§ **DESCRIPTION OF THE TASK**
Please list every person named in the essay on American and French revolutionary documents below.
Start of EXTRACT PROVIDED
American and French Revolutionary Documents

The late eighteenth century was a transitional era: a time when feudal dominance was coming to an end in Europe and when thirteen North American colonies began to feel the oppressive hand of imperialist Great Britain. History was made in 1776 when the thirteen colonies united in defiance of their mother country and penned the Declaration of Independence. Only a few short years later the French masses revolted in a similar fashion under the Declaration of the Rights of man. Both documents were inspired by living under an oppressive rule, but the methods each used to inspire a following we’re different. Because of their geographic locations, the Declaration of Independence is an aggressive list of complaints meant to unify the colonies, and the Declaration of the Rights of Man contains more possible solutions meant to incite action.

The colonists of North America felt that the country was theirs for the taking. They had become tired with subscribing to law that came from an entire Ocean away without their representation in government. They believed that this separation between ruler and ruled violated their unalienable right to liberty. Following the French philosophers Rousseau and Montesquieu, writers such as John Locke and Thomas Pain began to emphasize the grievances that the British were forcing on the colonies. When Thomas Jefferson then wrote the Declaration of Independence, his words focused on the wrongdoings of the king and on creating a unified colonial mindset. The colonists knew that there was a revolution coming, but because of the geographic distance between the two nations, the most pressing issue to revolutionaries was creating a unified American front for when conflict ensued. There is no urgency in this declaration because of the distance between ruler and ruled so instead the focus is primarily on promoting patriotism and on forcing the colonists to think of themselves as a unified nation.
End of EXTRACT PROVIDED
Start of PROVIDED DATA
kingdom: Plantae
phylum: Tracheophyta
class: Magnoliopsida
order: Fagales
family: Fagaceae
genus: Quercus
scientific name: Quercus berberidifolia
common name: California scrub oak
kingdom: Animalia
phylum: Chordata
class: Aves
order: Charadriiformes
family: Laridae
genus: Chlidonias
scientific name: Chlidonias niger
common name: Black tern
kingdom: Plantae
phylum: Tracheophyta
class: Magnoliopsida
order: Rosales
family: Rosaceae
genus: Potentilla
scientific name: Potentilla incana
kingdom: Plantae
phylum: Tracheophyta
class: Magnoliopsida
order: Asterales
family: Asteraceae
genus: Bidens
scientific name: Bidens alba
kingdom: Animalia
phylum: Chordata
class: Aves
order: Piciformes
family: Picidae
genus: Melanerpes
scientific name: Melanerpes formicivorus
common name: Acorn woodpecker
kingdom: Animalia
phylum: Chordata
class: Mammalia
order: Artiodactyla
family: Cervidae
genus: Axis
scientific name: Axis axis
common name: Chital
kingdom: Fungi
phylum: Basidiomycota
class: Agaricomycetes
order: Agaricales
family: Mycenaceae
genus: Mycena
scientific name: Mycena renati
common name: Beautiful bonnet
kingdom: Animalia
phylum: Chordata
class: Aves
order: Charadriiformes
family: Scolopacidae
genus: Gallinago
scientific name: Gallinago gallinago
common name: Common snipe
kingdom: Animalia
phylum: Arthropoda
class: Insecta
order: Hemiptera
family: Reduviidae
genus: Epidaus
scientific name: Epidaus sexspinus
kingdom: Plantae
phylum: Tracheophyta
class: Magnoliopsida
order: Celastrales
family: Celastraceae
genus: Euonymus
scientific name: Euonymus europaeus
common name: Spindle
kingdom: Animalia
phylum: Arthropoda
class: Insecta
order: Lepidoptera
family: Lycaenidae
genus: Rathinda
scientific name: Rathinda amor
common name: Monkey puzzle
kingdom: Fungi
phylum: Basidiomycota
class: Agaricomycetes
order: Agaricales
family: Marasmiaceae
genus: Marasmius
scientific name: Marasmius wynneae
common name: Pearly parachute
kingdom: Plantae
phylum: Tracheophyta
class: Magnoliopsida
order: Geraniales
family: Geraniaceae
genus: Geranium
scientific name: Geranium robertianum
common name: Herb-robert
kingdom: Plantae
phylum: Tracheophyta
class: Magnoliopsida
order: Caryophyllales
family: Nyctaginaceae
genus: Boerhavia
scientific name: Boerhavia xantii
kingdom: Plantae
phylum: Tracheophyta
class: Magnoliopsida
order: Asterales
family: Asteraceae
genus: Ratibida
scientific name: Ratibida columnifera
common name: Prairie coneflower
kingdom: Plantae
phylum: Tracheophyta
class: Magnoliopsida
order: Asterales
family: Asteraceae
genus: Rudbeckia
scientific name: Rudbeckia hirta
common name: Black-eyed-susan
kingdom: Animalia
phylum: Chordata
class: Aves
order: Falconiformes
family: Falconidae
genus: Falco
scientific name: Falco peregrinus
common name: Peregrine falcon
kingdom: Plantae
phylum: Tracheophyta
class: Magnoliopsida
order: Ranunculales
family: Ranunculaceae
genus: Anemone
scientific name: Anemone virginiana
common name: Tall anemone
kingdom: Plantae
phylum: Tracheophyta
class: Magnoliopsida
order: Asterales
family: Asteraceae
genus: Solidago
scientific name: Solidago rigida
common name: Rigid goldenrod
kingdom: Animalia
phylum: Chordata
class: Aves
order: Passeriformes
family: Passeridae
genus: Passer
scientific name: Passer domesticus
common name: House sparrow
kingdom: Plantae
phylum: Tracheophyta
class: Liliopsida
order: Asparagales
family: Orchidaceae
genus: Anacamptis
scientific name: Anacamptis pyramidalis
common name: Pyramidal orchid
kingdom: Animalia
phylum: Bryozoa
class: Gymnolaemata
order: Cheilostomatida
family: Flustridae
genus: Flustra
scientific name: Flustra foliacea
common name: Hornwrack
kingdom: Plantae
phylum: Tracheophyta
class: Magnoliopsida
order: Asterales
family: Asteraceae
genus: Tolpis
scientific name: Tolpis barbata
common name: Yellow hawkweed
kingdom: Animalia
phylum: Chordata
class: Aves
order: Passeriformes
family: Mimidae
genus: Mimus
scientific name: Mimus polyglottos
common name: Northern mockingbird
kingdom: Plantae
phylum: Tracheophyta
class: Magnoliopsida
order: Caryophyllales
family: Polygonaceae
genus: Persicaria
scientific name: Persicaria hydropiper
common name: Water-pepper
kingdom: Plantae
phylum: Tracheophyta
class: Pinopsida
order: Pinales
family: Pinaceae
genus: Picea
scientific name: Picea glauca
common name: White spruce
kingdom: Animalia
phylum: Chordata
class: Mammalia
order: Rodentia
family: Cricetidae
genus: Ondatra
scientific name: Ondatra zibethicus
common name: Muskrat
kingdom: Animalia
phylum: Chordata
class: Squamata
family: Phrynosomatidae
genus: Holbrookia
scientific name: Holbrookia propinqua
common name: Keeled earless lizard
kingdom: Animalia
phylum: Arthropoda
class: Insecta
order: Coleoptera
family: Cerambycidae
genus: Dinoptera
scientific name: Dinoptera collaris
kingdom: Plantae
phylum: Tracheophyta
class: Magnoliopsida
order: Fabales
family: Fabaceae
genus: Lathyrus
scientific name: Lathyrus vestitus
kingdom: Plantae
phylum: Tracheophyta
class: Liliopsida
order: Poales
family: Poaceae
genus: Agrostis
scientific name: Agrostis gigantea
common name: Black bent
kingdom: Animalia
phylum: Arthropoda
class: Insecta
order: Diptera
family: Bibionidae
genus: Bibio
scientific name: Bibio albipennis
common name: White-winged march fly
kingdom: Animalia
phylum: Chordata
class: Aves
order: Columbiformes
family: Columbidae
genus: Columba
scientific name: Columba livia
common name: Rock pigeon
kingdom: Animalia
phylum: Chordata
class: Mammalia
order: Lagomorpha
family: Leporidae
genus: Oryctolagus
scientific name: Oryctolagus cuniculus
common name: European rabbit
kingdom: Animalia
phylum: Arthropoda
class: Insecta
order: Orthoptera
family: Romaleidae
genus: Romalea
End of PROVIDED DATA
§ **RESPONSE AREA**
Rousseau, Montesquieu, John Locke, Thomas Pain, Thomas Jefferson